[Collection entries]
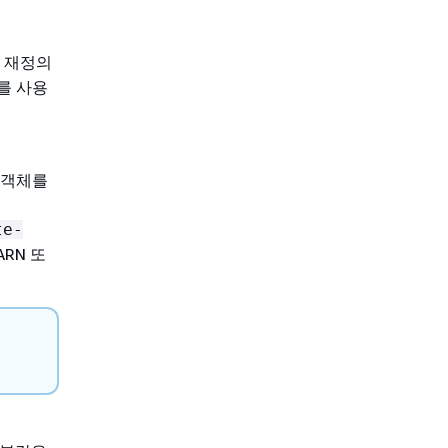
 재정의
를 사용
 객체를
te-
ARN 또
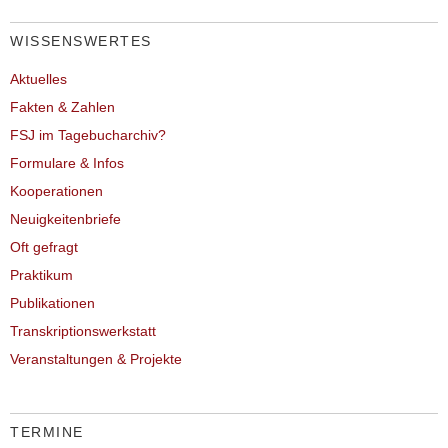
WISSENSWERTES
Aktuelles
Fakten & Zahlen
FSJ im Tagebucharchiv?
Formulare & Infos
Kooperationen
Neuigkeitenbriefe
Oft gefragt
Praktikum
Publikationen
Transkriptionswerkstatt
Veranstaltungen & Projekte
TERMINE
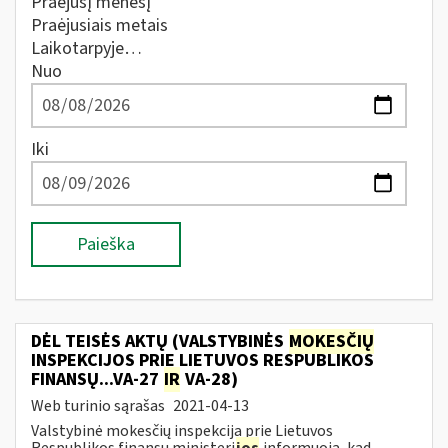
Praėjusį mėnesį
Praėjusiais metais
Laikotarpyje…
Nuo
Iki
Paieška
DĖL TEISĖS AKTŲ (VALSTYBINĖS
MOKESČIŲ
INSPEKCIJOS PRIE LIETUVOS RESPUBLIKOS
FINANSŲ...VA-27
IR
VA-28)
Web turinio sąrašas
2021-04-13
Valstybinė mokesčių inspekcija prie Lietuvos
Respublikos finansų ministeri
jos
informuoja, kad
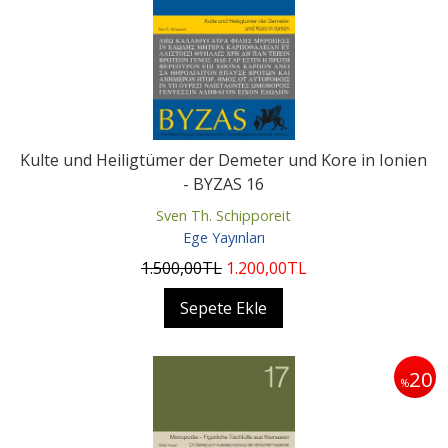
Kulte und Heiligtümer der Demeter und Kore in Ionien
- BYZAS 16
Sven Th. Schipporeit
Ege Yayınları
1.500
,00
TL
1.200
,00
TL
Sepete Ekle
20
%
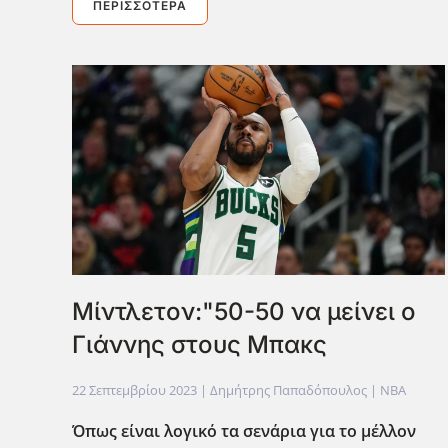
ΠΕΡΙΣΣΌΤΕΡΑ
Μίντλετον:"50-50 να μείνει ο
Γιάννης στους Μπακς
22 Σεπτεμβρίου 2023
| Δημήτρης Παπαδόπουλος |
NBA
Όπως είναι λογικό τα σενάρια για το μέλλον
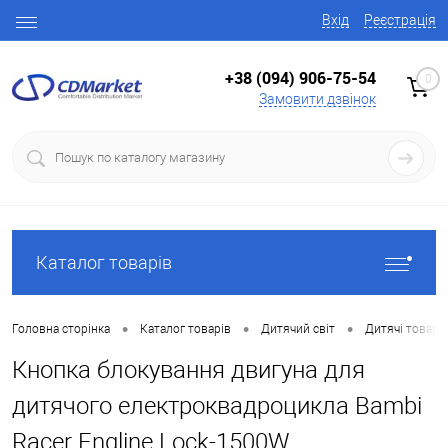
Вхід
Реєстрація
+38 (094) 906-75-54
0
Замовити дзвінок
Каталог товарів
•
•
•
Головна сторінка
Каталог товарів
Дитячий світ
Дитячі товари
Кнопка блокування двигуна для
дитячого електроквадроцикла Bambi
Racer Engline Lock-1500W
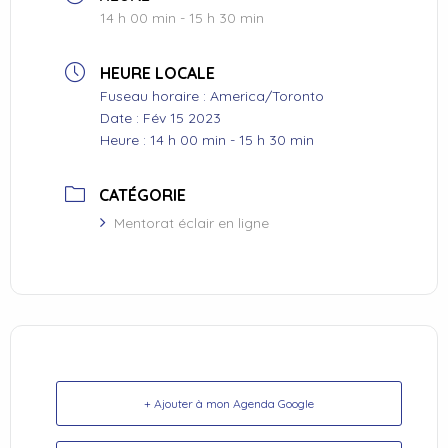
14 h 00 min - 15 h 30 min
HEURE LOCALE
Fuseau horaire :
America/Toronto
Date :
Fév 15 2023
Heure :
14 h 00 min - 15 h 30 min
CATÉGORIE
Mentorat éclair en ligne
+ Ajouter à mon Agenda Google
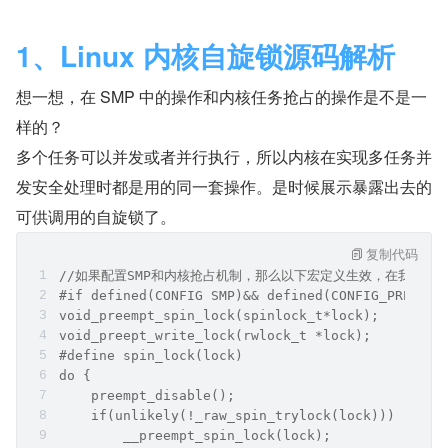
1、Linux 内核自旋锁源码解析
想一想，在 SMP 中的操作和内核任务抢占的操作是不是一
样的？
多个任务可以并发或者并行执行，所以内核在实现多任务并
发安全处理时都是用的同一套操作。是时候展示暴露出去的
可供调用的自旋锁了。
复制代码
//如果配置SMP和内核抢占机制，那么以下宏定义生效，在我们描
#if defined(CONFIG SMP)&& defined(CONFIG_PREEMPT
void_preempt_spin_lock(spinlock_t*lock); 
void_preept_write_lock(rwlock_t *lock);
#define spin_lock(lock) 
do {
    preempt_disable();
    if(unlikely(!_raw_spin_trylock(lock)))
        __preempt_spin_lock(lock);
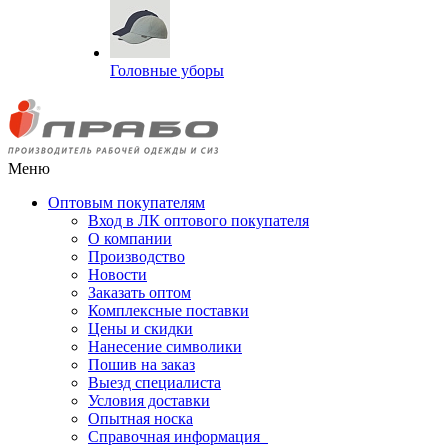
Головные уборы
Меню
Оптовым покупателям
Вход в ЛК оптового покупателя
О компании
Производство
Новости
Заказать оптом
Комплексные поставки
Цены и скидки
Нанесение символики
Пошив на заказ
Выезд специалиста
Условия доставки
Опытная носка
Справочная информация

» Request:
Format every line of text in the listing above as a JSON list of strings, one string per line, skipping blank lines. Omit the picture markers.

» Reply to the exercise:
[
  " 재정의",
  "를 사용",
  " 객체를",
  "te-",
  "ARN 또",
  "WISSENSWERTES",
  "Aktuelles",
  "Fakten & Zahlen",
  "FSJ im Tagebucharchiv?",
  "Formulare & Infos",
  "Kooperationen",
  "Neuigkeitenbriefe",
  "Oft gefragt",
  "Praktikum",
  "Publikationen",
  "Transkriptionswerkstatt",
  "Veranstaltungen & Projekte",
  "TERMINE",
  "Praėjusį mėnesį",
  "Praėjusiais metais",
  "Laikotarpyje…",
  "Nuo",
  "Iki",
  "Paieška",
  "DĖL TEISĖS AKTŲ (VALSTYBINĖS",
  "MOKESČIŲ",
  "INSPEKCIJOS PRIE LIETUVOS RESPUBLIKOS",
  "FINANSŲ...VA-27",
  "IR",
  "VA-28)",
  "Web turinio sąrašas",
  "2021-04-13",
  "Valstybinė mokesčių inspekcija prie Lietuvos",
  "Respublikos finansų ministeri",
  "jos",
  "informuoja, kad",
  "Kulte und Heiligtümer der Demeter und Kore in Ionien",
  "- BYZAS 16",
  "Sven Th. Schipporeit",
  "Ege Yayınları",
  "1.500",
  ",00",
  "TL",
  "1.200",
  ",00",
  "TL",
  "Sepete Ekle",
  "20",
  "%",
  "ΠΕΡΙΣΣΌΤΕΡΑ",
  "Μίντλετον:\"50-50 να μείνει ο",
  "Γιάννης στους Μπακς",
  "22 Σεπτεμβρίου 2023",
  "| Δημήτρης Παπαδόπουλος |",
  "NBA",
  "Όπως είναι λογικό τα σενάρια για το μέλλον",
  "Вхід",
  "Реєстрація",
  "+38 (094) 906-75-54",
  "0",
  "Замовити дзвінок",
  "Каталог товарів",
  "•",
  "•",
  "•",
  "Головна сторінка",
  "Каталог товарів",
  "Дитячий світ",
  "Дитячі товари",
  "Кнопка блокування двигуна для",
  "дитячого електроквадроцикла Bambi",
  "Racer Engline Lock-1500W",
  "14 h 00 min - 15 h 30 min",
  "HEURE LOCALE",
  "Fuseau horaire :",
  "America/Toronto",
  "Date :",
  "Fév 15 2023",
  "Heure :",
  "14 h 00 min - 15 h 30 min",
  "CATÉGORIE",
  "Mentorat éclair en ligne",
  "+ Ajouter à mon Agenda Google",
  "1、Linux 内核自旋锁源码解析",
  "想一想，在 SMP 中的操作和内核任务抢占的操作是不是一",
  "样的？",
  "多个任务可以并发或者并行执行，所以内核在实现多任务并",
  "发安全处理时都是用的同一套操作。是时候展示暴露出去的",
  "可供调用的自旋锁了。",
  "复制代码",
  "//如果配置SMP和内核抢占机制，那么以下宏定义生效，在我们描",
  "#if defined(CONFIG SMP)&& defined(CONFIG_PREEMPT",
  "void_preempt_spin_lock(spinlock_t*lock); ",
  "void_preept_write_lock(rwlock_t *lock);",
  "#define spin_lock(lock) ",
  "do {",
  "    preempt_disable();",
  "    if(unlikely(!_raw_spin_trylock(lock)))",
  "        __preempt_spin_lock(lock);",
  "Головные уборы",
  "Меню",
  "Оптовым покупателям",
  "Вход в ЛК оптового покупателя",
  "О компании",
  "Производство",
  "Новости",
  "Заказать оптом",
  "Комплексные поставки",
  "Цены и скидки",
  "Нанесение символики",
  "Пошив на заказ",
  "Выезд специалиста",
  "Условия доставки",
  "Опытная носка",
  "Справочная информация"
]